Is it possible to convert the values in the first column of the multiindex into string characters and then select the data?
IIUC you need '', because your numeric values are strings - so 159973 change to '159973':
pv_comb[(pv_comb.index.get_level_values("Local code") == '159973')]
If need convert some level of MultiIndex to string need create new index and then assign:
#if python 3 add list
new_index = list(zip(df.index.get_level_values('Local code').astype(str),
df.index.get_level_values('Ex Code')))
df.index = pd.MultiIndex.from_tuples(new_index, names = df.index.names)

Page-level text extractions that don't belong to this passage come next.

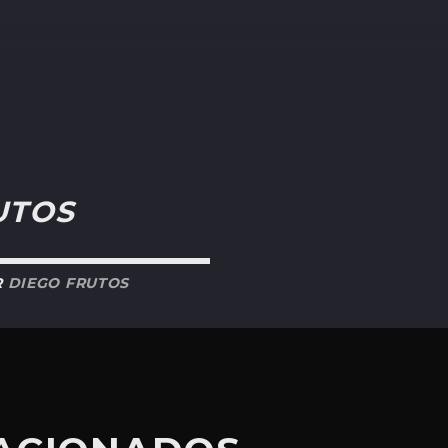
UTOS
R
DIEGO FRUTOS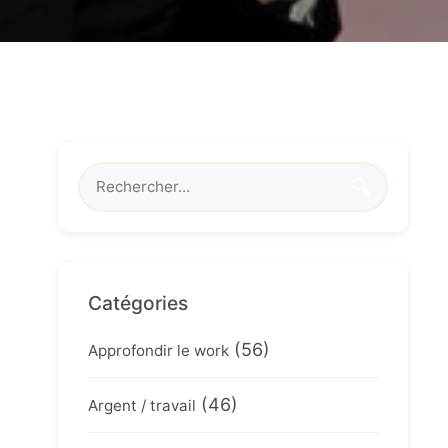
🔍
Catégories
(56)
Approfondir le work
(46)
Argent / travail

Also is possible there are some whitespaces, you can remove them by strip:
#change multiindex
new_index = zip(df.index.get_level_values('Local code').astype(str).str.strip(),
df.index.get_level_values('Ex Code')
df.index = pd.MultiIndex.from_tuples(new_index, names = df.index.names)
Solution if many levels is first reset_problematic level, do operations and set index back. Then is possible sortlevel is necessary:
df = pd.DataFrame({'Local code':[159605,159973,'ZZC923HDV906'],
'Ex Code':['FR1xx','FR1xx','XYxx'],
'Value':[30,50,20]})
pv_comb = df.set_index(['Local code','Ex Code'])
print (pv_comb)
Value
Local code Ex Code
159605 FR1xx 30
159973 FR1xx 50
ZZC923HDV906 XYxx 20
pv_comb = pv_comb.reset_index('Local code')
pv_comb['Local code'] = pv_comb['Local code'].astype(str)
pv_comb = pv_comb.set_index('Local code', append=True).swaplevel(0,1)
print (pv_comb)
Value
Local code Ex Code
159605 FR1xx 30
159973 FR1xx 50
ZZC923HDV906 XYxx 20